Forms: 4 centener, 6 eontenyer, sentener, 67 centiner, -ere, 7 centinier, 6 centenier. [a. F. centenier:L. centēnārius (see CENTENARY), in 4th c. used for a centurion.]
† 1. A centurion. Obs.
a. 1300. Cursor M., 19907. A centener, Cornelius.
1523. Ld. Berners, Froiss., I. cccxlix. 559. He ordayned and made secretely capitayns of the whyte hattes, as Senteners, and Muquateners.
1577. Hellowes, Gueuaras Gold. Ep., 178. Pilate sent a Centenier to discouer a truth.

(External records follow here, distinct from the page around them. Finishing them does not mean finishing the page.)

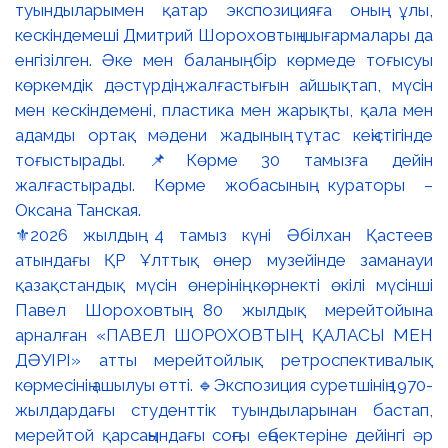
⚜️2026 жылдың 4 тамыз күні Әбілхан Қастеев
атындағы ҚР Ұлттық өнер музейінде заманауи
қазақстандық мүсін өнерінің көрнекті өкілі мүсінші
Павел Шороховтың 80 жылдық мерейтойына
арналған «ПАВЕЛ ШОРОХОВТЫҢ ҚАЛАСЫ МЕН
ДӘУІРІ» атты мерейтойлық ретроспективалық
көрмесінің ашылуы өтті. 🔹Экспозиция суретшінің 1970-
жылдардағы студенттік туындыларынан бастап,
мерейтой қарсаңындағы соңғы еңбектеріне дейінгі әр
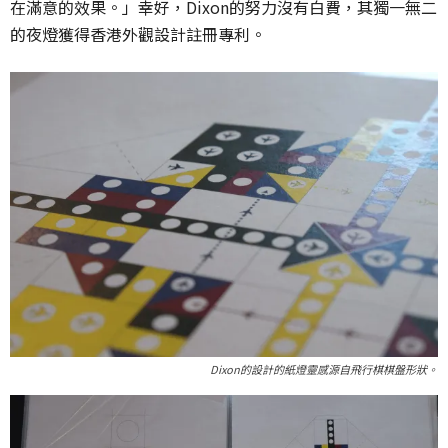
在滿意的效果。」幸好，Dixon的努力沒有白費，其獨一無二
的夜燈獲得香港外觀設計註冊專利。
Dixon的設計的紙燈靈感源自飛行棋棋盤形狀。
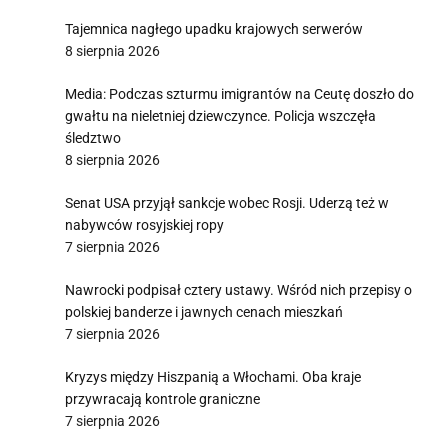
Tajemnica nagłego upadku krajowych serwerów
8 sierpnia 2026
Media: Podczas szturmu imigrantów na Ceutę doszło do
gwałtu na nieletniej dziewczynce. Policja wszczęła
śledztwo
8 sierpnia 2026
Senat USA przyjął sankcje wobec Rosji. Uderzą też w
nabywców rosyjskiej ropy
7 sierpnia 2026
Nawrocki podpisał cztery ustawy. Wśród nich przepisy o
polskiej banderze i jawnych cenach mieszkań
7 sierpnia 2026
Kryzys między Hiszpanią a Włochami. Oba kraje
przywracają kontrole graniczne
7 sierpnia 2026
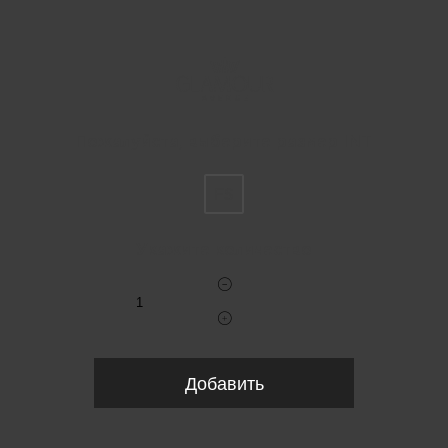
Пожалуйста, выберите размер INT
FS
Укажите количество
Добавить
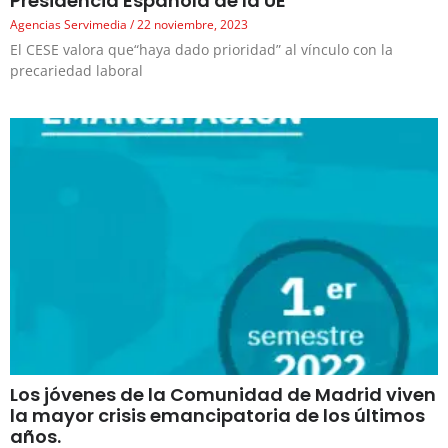
Presidencia Española de la UE
Agencias Servimedia
22 noviembre, 2023
El CESE valora que“haya dado prioridad” al vínculo con la
precariedad laboral
Los jóvenes de la Comunidad de Madrid viven
la mayor crisis emancipatoria de los últimos
años.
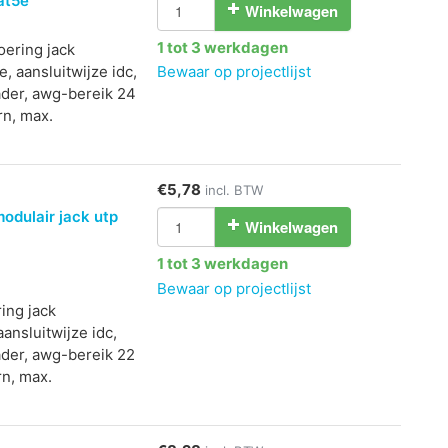
at5e
Winkelwagen
1 tot 3 werkdagen
oering jack
, aansluitwijze idc,
Bewaar op projectlijst
ader, awg-bereik 24
rn, max.
€5,78
incl. BTW
odulair jack utp
Winkelwagen
1 tot 3 werkdagen
Bewaar op projectlijst
ring jack
aansluitwijze idc,
ader, awg-bereik 22
rn, max.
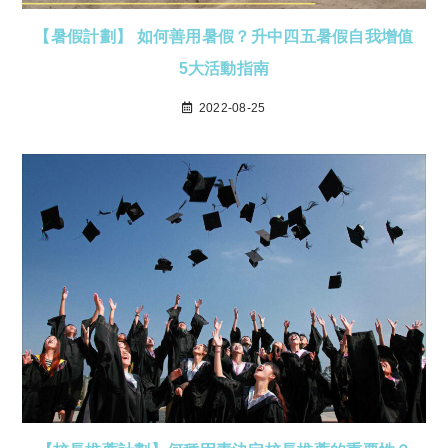
【暑假計劃】 如何善用暑假？升中四五暑假自我增值
5大活動指南
2022-08-25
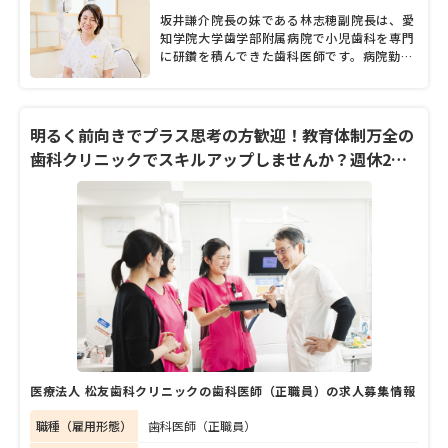
診療や訪問診療にも注力し、分け隔てなく診
坂井謙介院長の妹である林志穂副院長は、愛
ることにも重きを置いているという2人が話
知学院大学歯学部附属病院で小児歯科を専門
す言葉の端々からは、地域の人たちへの温か
に研鑽を積んできた歯科医師です。病院勤務
い想いや歯科診療に真摯に向き合う誠実さが
と並行して実家である「坂井歯科医院」の診
にじみ出ている。そんな坂井院長と林副院長
療にも携わり、2010年頃より常勤の歯科医
に、開業からの変化や力を入れている治療、
師となりました。2019年春に移転新築した
大切しているモットーなど、たっぷりと話を
同院。歯科医師や歯科衛生士、歯科助手や受
明るく前向きでプラス思考の方歓迎！教育体制万全の
聞いた。
付スタッフなど、多くの職員が力を合わせな
歯科クリニックでスキルアップしませんか？週休2日
がら、患者さんの診療にあたります。多職種
制・18時終業
によるチーム連携が魅力とのことで、林副院
長も専門性や得意分野が異なる歯科医師やス
タッフと働く中で「日々たくさんの刺激をも
らっています」とにっこり。また林副院長
は、プライベートでは2児の母として子育て
にも奮闘中とのこと。取材では、職場として
の魅力やスタッフの人柄などについて、詳し
く聞きました。
医療法人 松友歯科クリニックの歯科医師（正職員）の求人募集情報
職種（雇用形態）
歯科医師（正職員）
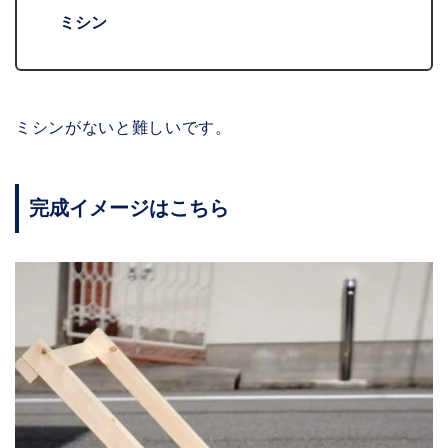
ミシン
ミシンがないと難しいです。
完成イメージはこちら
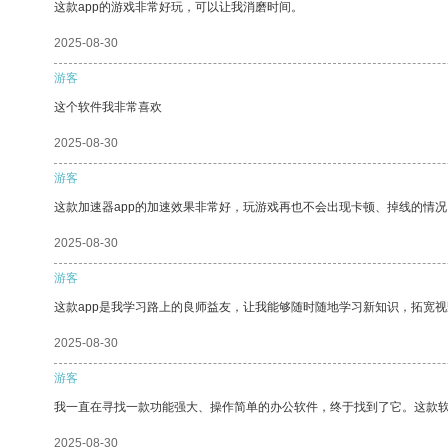
这款app的游戏非常好玩，可以让我消磨时间。
2025-08-30
游客
这个软件我非常喜欢
2025-08-30
游客
这款加速器app的加速效果非常好，玩游戏再也不会出现卡顿、掉线的情况
2025-08-30
游客
这款app是我学习路上的良师益友，让我能够随时随地学习新知识，拓宽视
2025-08-30
游客
我一直在寻找一款功能强大、操作简单的办公软件，终于找到了它。这款
2025-08-30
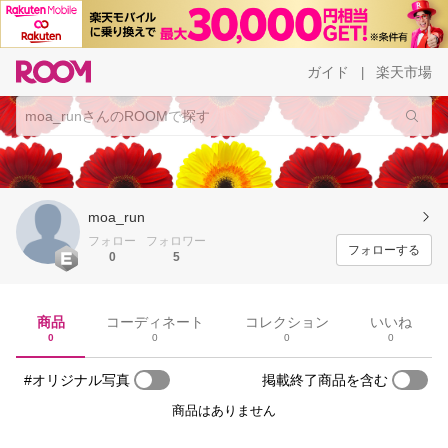
ガイド
楽天市場
|
moa_run
フォロー
フォロワー
フォローする
0
5
商品
コーディネート
コレクション
いいね
0
0
0
0
#オリジナル写真
掲載終了商品を含む
商品はありません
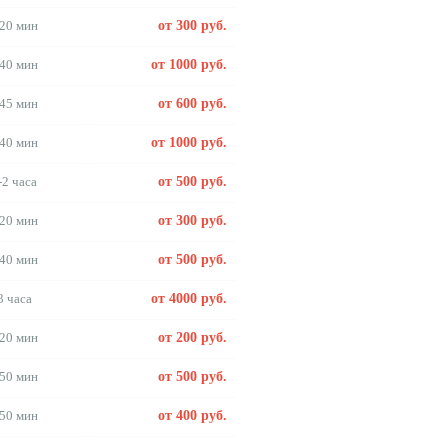
20 мин
от 300 руб.
40 мин
от 1000 руб.
45 мин
от 600 руб.
40 мин
от 1000 руб.
-2 часа
от 500 руб.
20 мин
от 300 руб.
40 мин
от 500 руб.
3 часа
от 4000 руб.
20 мин
от 200 руб.
50 мин
от 500 руб.
50 мин
от 400 руб.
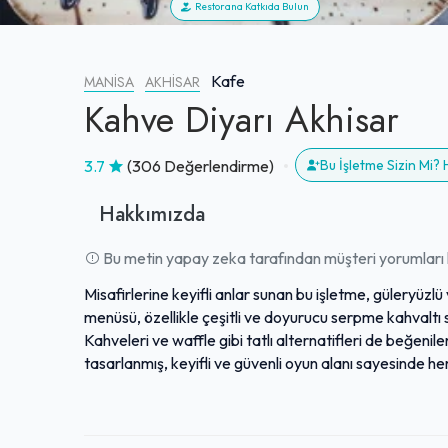
Restorana Katkıda Bulun
Kafe
MANISA
AKHISAR
Kahve Diyarı Akhisar
3.7
(306 Değerlendirme)
Bu İşletme Sizin Mi?
Hakkımızda
Bu metin yapay zeka tarafından müşteri yorumları k
Misafirlerine keyifli anlar sunan bu işletme, güleryüzlü
menüsü, özellikle çeşitli ve doyurucu serpme kahvaltı 
Kahveleri ve waffle gibi tatlı alternatifleri de beğenile
tasarlanmış, keyifli ve güvenli oyun alanı sayesinde 
geçirebilmektedir. Yolculuk molaları için ideal bir ko
sebebi olmaktadır. Hızlı ve misafirperver hizmet anlay
yeme-içme deneyimleri için uygun bir atmosfer sunar.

1580. North, Plutarch, 961. Cornelius the Centiner, chief of this Legation.
1603. Florio, Montaigne, II. xxxiv. (1632), 415. His [Cæsars] Centeniers offered him to find him a man at Armes.
† 2. = CENTURIAN. Obs.
Times Store House, 19 (L.). They are an hundred, chosen out of every town and village, and thereon were termed centeniers or centurians.
3. A police-officer in Jersey.
1862. Ansted, Channel Isl., IV. xxiii. (ed. 2), 521. Each parish has also two centeniers, except St. Heliers, where there are six.
1880. Jersey Weekly Express, 13 Nov., 3/2. Charged by Centenier George C. Godfray with having been picked up dead drunk in the Royal Hall, Peter-street.